Floating point represents real numbers in a fixed space. But it does not precisely represent all real numbers, which leads to two types of floating point errors.

** 1. Rounding error (linear)**

**2. Cancellation error (exponential)**

Performing complex mathematical computations requires numerous floating point operations, each of which is likely to make the result less accurate. Error builds up invisibly. **Current standards** for floating point have **no means of measuring and/or recording floating point rounding and cancellation error.**

# Real Consequences

Since the invention of computers, real number calculations have produced hidden, unreported errors*,* sometimes catastrophically.

### PATRIOT MISSILE FAILURE

The most notorious floating point error catastrophe was the Patriot Missile Failure at Dhahran, Saudi Arabia, February 25, 1991, when a Patriot missile failed to destroy a SCUD missile and 128 U.S. military soldiers were killed or wounded as a result. This was the greatest combat loss in an Army unit since Vietnam. The conversion of 100 hours in tenths of a second (3600000) to floating point introduced an undetectable error resulting in the missile guidance software incorrectly locating the SCUD missile.

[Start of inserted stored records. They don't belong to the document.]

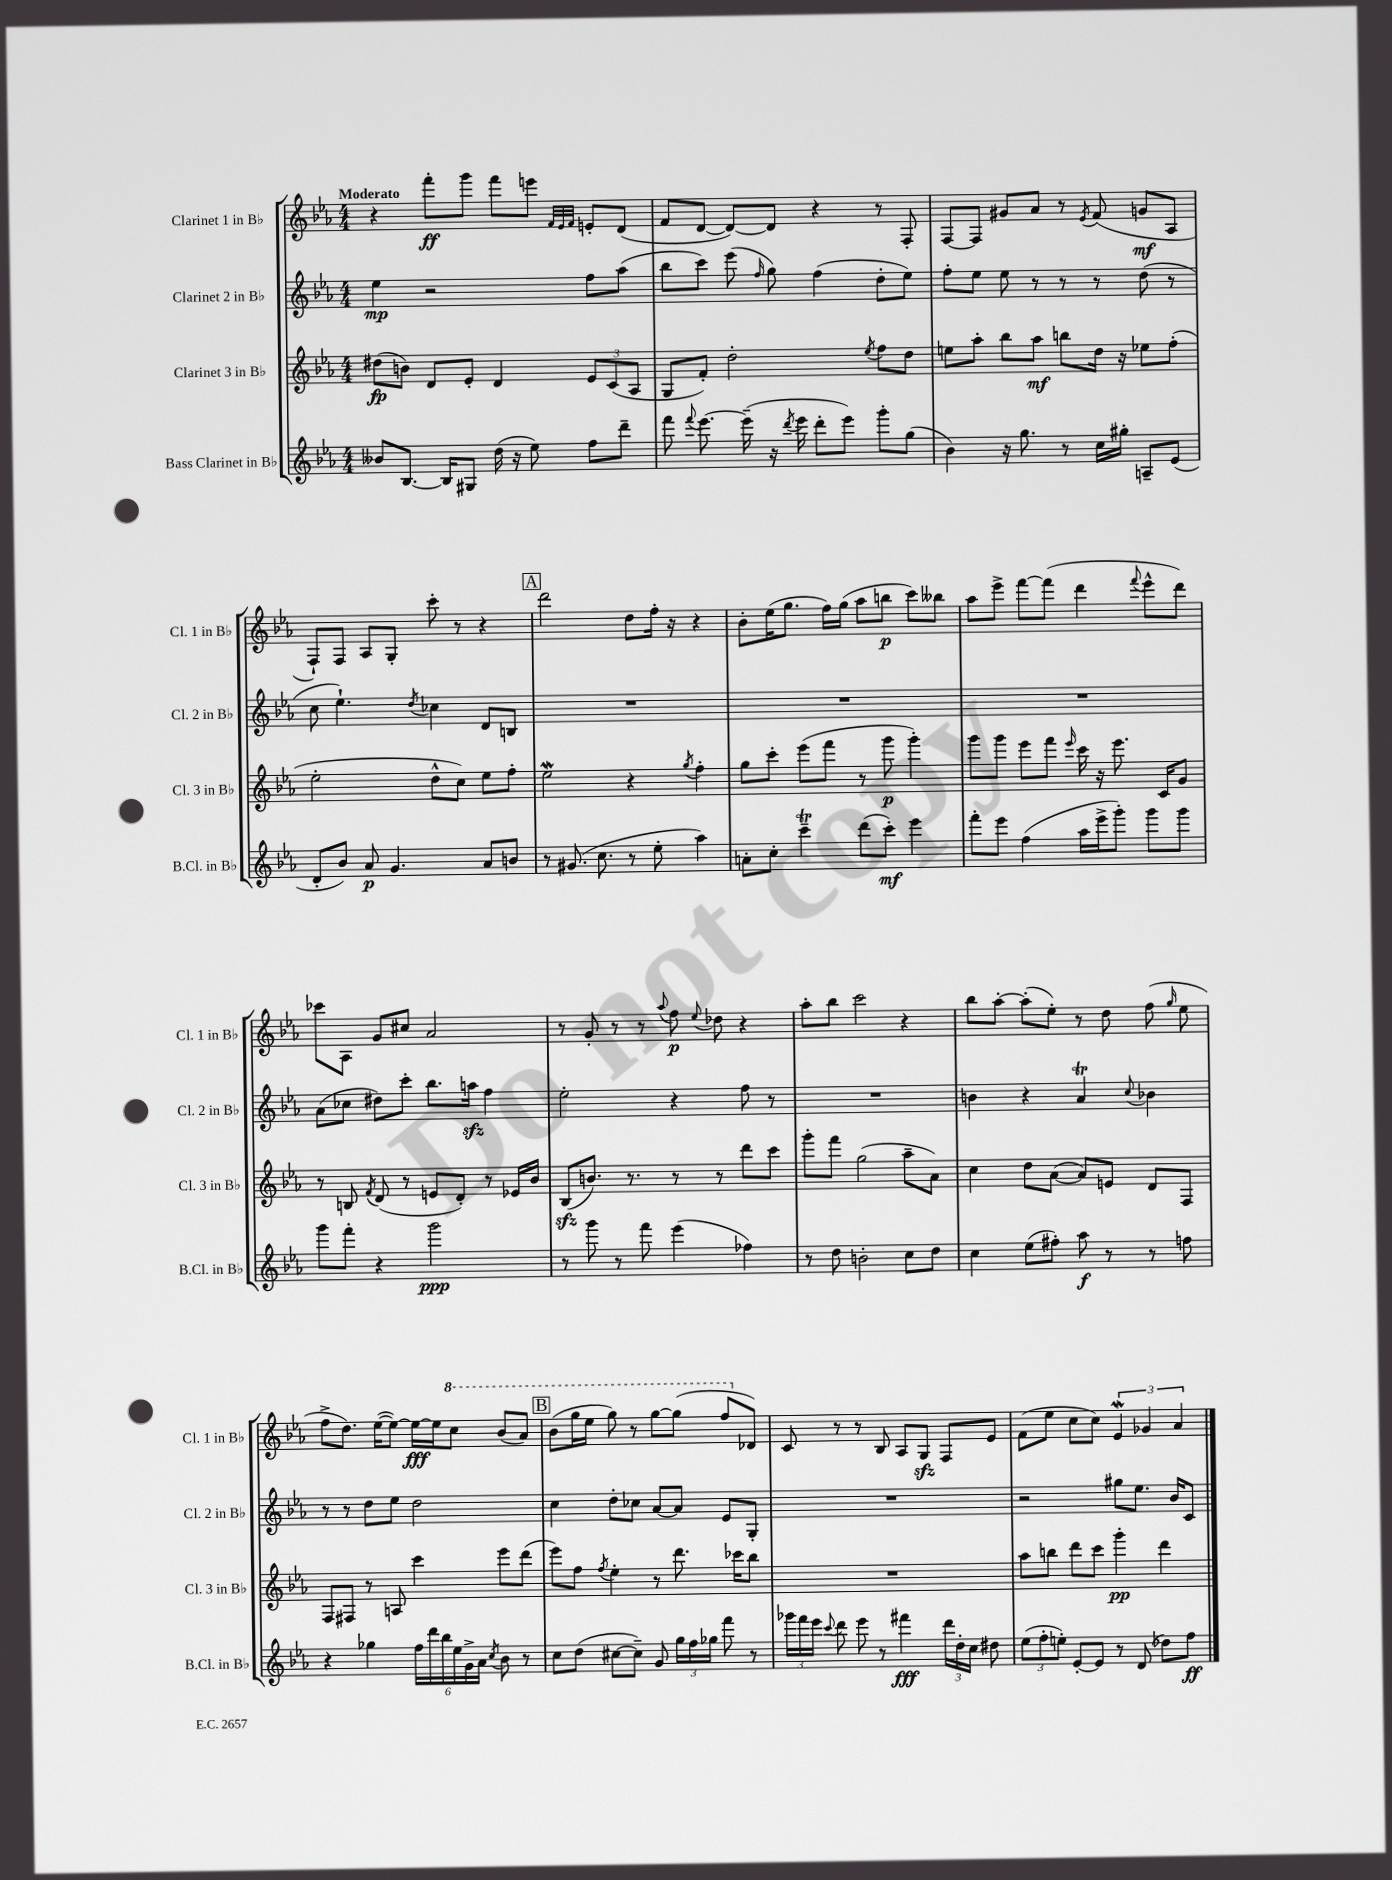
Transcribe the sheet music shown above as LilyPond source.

<<
\new StaffGroup <<
\new Staff = "s0" \with { instrumentName = "Clarinet 1 in Bb" shortInstrumentName = "Cl. 1 in Bb" } {
    \clef treble \key ees \major \numericTimeSignature \time 4/4 \tempo "Moderato"
    \autoBeamOff r4 f'''8[-.\ff g'''8] f'''8[ e'''8] \grace { f'32[ ees'32 f'32] } e'8[-. d'8]( |
    f'8[ d'8]~ d'8[~) d'8] r4 r8 f8-. |
    f8[~ f8] gis'8[ aes'8] r8 \acciaccatura { ees'8 } f'8( g'8[\mf aes8] |
    f8[-!) f8] aes8[ g8]-. c'''8-. r8 r4 |
    \mark \markup { \box "A" } d'''2 d''8[ f''16]-. r16 r4 |
    bes'8[-. ees''16( g''8.] f''16[) g''16]( aes''8[ b''8]\p c'''8[) beses''8] |
    aes''8[ ees'''8]-> f'''8[~ f'''8]( d'''4 \appoggiatura { f'''8 } ees'''8[-^ d'''8]) |
    ces'''8[ aes8] g'8[ cis''8] aes'2 |
    r8 g'8-. r8 r8 \appoggiatura { aes''8 } f''8\p \appoggiatura { ees''8 } des''8 r4 |
    aes''8[-. bes''8] c'''2 r4 |
    bes''8[ aes''8]~-. aes''8[-.( ees''8]-.) r8 d''8 f''8( \grace { g''16 } ees''8 |
    f''8[-> d''8.]) ees''16[~( ees''8]~) ees''16[~\fff ees''16 \ottava #1 c'''8] bes''8[( aes''8]) |
    \mark \markup { \box "B" } bes''8[( g'''16 ees'''16] g'''8) r8 g'''8[~ g'''8]( f'''8[ \ottava #0 des'8]) |
    c'8 r8 r8 bes8 aes8[ g8]\sfz f8[ ees'8] |
    f'8[( ees''8] c''8[ c''8]) \tuplet 3/2 { ees'4\mordent ges'4 aes'4 } \bar "|." |
}
\new Staff = "s1" \with { instrumentName = "Clarinet 2 in Bb" shortInstrumentName = "Cl. 2 in Bb" } {
    \clef treble \key ees \major \numericTimeSignature \time 4/4
    \autoBeamOff ees''4\mp r2 f''8[ aes''8]( |
    bes''8[ c'''8]) ees'''8( \grace { f''16 } g''8) f''4( d''8[-. ees''8]) |
    f''8[-. ees''8] ees''8 r8 r8 r8 d''8( r8 |
    c''8 ees''4.-!) \acciaccatura { d''8 } ces''4 d'8[ b8] |
    \mark \markup { \box "A" } R1 |
    R1 |
    R1 |
    aes'8[( ces''8] dis''8[) c'''8]-. bes''8.[ a''16]\sfz f''4 |
    ees''2-. r4 f''8 r8 |
    R1 |
    b'4 r4 aes'4\trill \appoggiatura { c''8 } bes'4 |
    r8 r8 d''8[ ees''8] d''2 |
    \mark \markup { \box "B" } c''4 d''8[-. ces''8] aes'8[~ aes'8] ees'8[ g8]-. |
    R1 |
    r2 gis''8[ ees''8.] bes'16[ c'8] \bar "|." |
}
\new Staff = "s2" \with { instrumentName = "Clarinet 3 in Bb" shortInstrumentName = "Cl. 3 in Bb" } {
    \clef treble \key ees \major \numericTimeSignature \time 4/4
    \autoBeamOff dis''8[\fp( b'8]) d'8[ ees'8]-. d'4 \tuplet 3/2 { ees'8[ c'8( aes8] } |
    g8[ f'8]-.) d''2-. \acciaccatura { ees''8 } f''8[ d''8] |
    e''8[ aes''8]-. bes''8[ aes''8]\mf b''8[ d''16] r16 ees''8[ f''8]-.( |
    ees''2-. d''8[-^ c''8]) ees''8[ f''8]-. |
    \mark \markup { \box "A" } ees''2\mordent r4 \acciaccatura { g''8 } f''4-. |
    g''8[ c'''8]-. ees'''8[( f'''8] r8 g'''8\p g'''4-.) |
    g'''8[ g'''8] ees'''8[ f'''8] \grace { ees'''16 } c'''16 r16 ees'''8. c'16[ g'8] |
    r8 b8 \acciaccatura { f'8 } d'8( r8 e'8[ d'8]-.) r8 ees'16[ bes'16] |
    bes8[\sfz( b'8.]) r8. r8 r8 d'''8[ c'''8] |
    g'''8[-. f'''8] g''2( aes''8[-- aes'8]) |
    c''4 d''8[ aes'8]~( aes'8[) e'8] d'8[ f8] |
    f8[ fis8] r8 a8 c'''4 ees'''8[ d'''8]( |
    \mark \markup { \box "B" } ees'''8[) f''8] \acciaccatura { f''8 } ees''4-. r8 d'''8. ces'''16[ bes''8] |
    R1 |
    aes''8[ b''8] d'''8[ c'''8] g'''4-.\pp d'''4 \bar "|." |
}
\new Staff = "s3" \with { instrumentName = "Bass Clarinet in Bb" shortInstrumentName = "B.Cl. in Bb" } {
    \clef treble \key ees \major \numericTimeSignature \time 4/4
    \autoBeamOff beses'8[ bes8.]~ bes16[ gis8] d''16( r16 ees''8) f''8[ d'''8]-- |
    f'''8 \appoggiatura { f'''8 } ees'''8.~ ees'''16--( r16 \acciaccatura { d'''8 } ees'''16 d'''8[-. ees'''8]) g'''8[-. g''8]( |
    bes'4) r16 g''8. r8 c''16[ gis''16]-. a8[-- ees'8]( |
    d'8[-. bes'8]) aes'8\p g'4. aes'8[ b'8] |
    \mark \markup { \box "A" } r8 gis'8.( c''8. r8 ees''8-. aes''4) |
    a'8[-. c''8]-. c'''4--\trill d'''8[( c'''8]-.\mf) ees'''4 |
    f'''8[-. ees'''8] f''4( aes''16[ ees'''16-> g'''8]-.) g'''8[ g'''8] |
    g'''8[ f'''8]-. r4 g'''2\ppp |
    r8 g'''8 r8 f'''8 ees'''4( fes''4) |
    r8 d''8 b'2-. c''8[ d''8] |
    c''4 ees''8[( fis''8]-.) aes''8\f r8 r8 f''8 |
    r4 ges''4 \tuplet 6/4 { f''16[ d'''16 bes''16 ees''16 g'16-> aes'16] } \acciaccatura { c''8 } bes'8 r8 |
    \mark \markup { \box "B" } c''8[ d''8]( cis''8[~ cis''8]--) g'8 \tuplet 3/2 { g''16[ f''16 ges''16] } f'''8 r8 |
    \tuplet 3/2 { ges'''16[ f'''16 ees'''16] } \appoggiatura { c'''8 } d'''8 ees'''8 r8 fis'''4\fff \tuplet 3/2 { d'''16[ d''16-. c''16] } dis''8 |
    \tuplet 3/2 { ees''8[( f''8-. e''8]-.) } ees'8[~-. ees'8] r8 d'8( des''8[) f''8]\ff \bar "|." |
}
>>
>>
\layout { \context { \Score \remove "Bar_number_engraver" } }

### Ariane 5 ROCKET, Flight 501

On June 4th, 1996, 40 seconds into flight and at an altitude of 3.7 kilometers, the initial launch of the Ariane 5 rocket, flight 501, ended in RUD (colloquially, Rapid Unplanned Disassembly). Estimates of the loss of the rocket and cargo are as high as $500M. Cause of the failure was an inappropriate floating point conversion. (Photo from Deadpan)

### Vancouver Stock Exchange

In January of 1982 the Vancouver Stock Exchange started a stock index accumulating total stock value for all 1,400 stocks listed on the exchange. but truncating (rounding down) that sum up to 3000 times per day resulting in a loss of index value of about $25 per month for about 23 months indicating an index value of $524.811 when the actual value was $1098.892. (Image by Mafue)

# Standard Floating Point

### Why Floating Point?

Floating point was created because computers needed to represent real numbers in a fixed number of digits and to perform operations on them. The very first computer, the Zuse Z3, employed floating point in 1941.

### When did it become standard?

First standardized in 1985, floating point, and operations with floating point numbers, are defined by an international standard.

### What is Floating Point Representation?

Computers represent real numbers (numbers with a decimal point) with a scheme similar to scientific notation. Floating point numbers are represented with a fixed number of digits, and just as 1/3 (0.33333...) cannot be represented without error, real numbers with fractions in a computer usually have some error.

### Why is there Error?

There is a flaw in the floating point standard. In most cases floating point numbers, and the operations on them, introduce an error which is undetected and can accumulate, even catastrophically, over a sequence of operations. As the calculation complexity increases, the small errors in the many floating point operations build up and are carried forward. The **floating point standard** provides **no means of detecting or measuring this error**.

### What devices are effected?

Nearly all general purpose computers constructed today have hardware or software implementations of mathematical operations on floating point numbers. Failure to obtain a correct result occurs on your cell phone, your tablet, your notebook, and your personal computer. Even Google Calculator.

### Prove to me that there is error

Pull out your calculator on your phone or computer. Calculate the square root of π and then square that result, you see the result π, then subtract π like this:

(√π)^{2} - π =

The result should be zero. . . . . . but it is not.

### Is this a program bug?

No! It is in the very design of the computer hardware. The international floating point standard specifies that computers should be designed this way.

# Current Approaches to Floating Point Error?

### Static Error Analysis

**Static error analysis** requires significant mathematical analysis and cannot determine actual error in real time. This work must be done by highly skilled mathematician programmers and is only applied to critical projects because of the greatly increased cost and time required.

### Avoidance

**Avoidance **of some error can be achieved by teaching programmers to be alert and avoid practices that amplify floating point errors. But this provides no assurance of accuracy.

**Dynamic error analysis**

**Dynamic error analysis** by means of error injection requires multiple execution of algorithms. It would be of little use when using adaptive algorithms or when error information is required in real time.

### Interval arithmetic

**Interval arithmetic** provides a means of computing bounds for floating point computations, it requires greatly increased computation time and at least twice as much storage.

### Additional bits

**Using additional bits** to represent real numbers is a commonly proposed solution. It significantly increases computation time and required storage. Though it is likely more accurate, it can still be in error. And there is no indication that the value has any significance at all - the result may have lost all significant bits!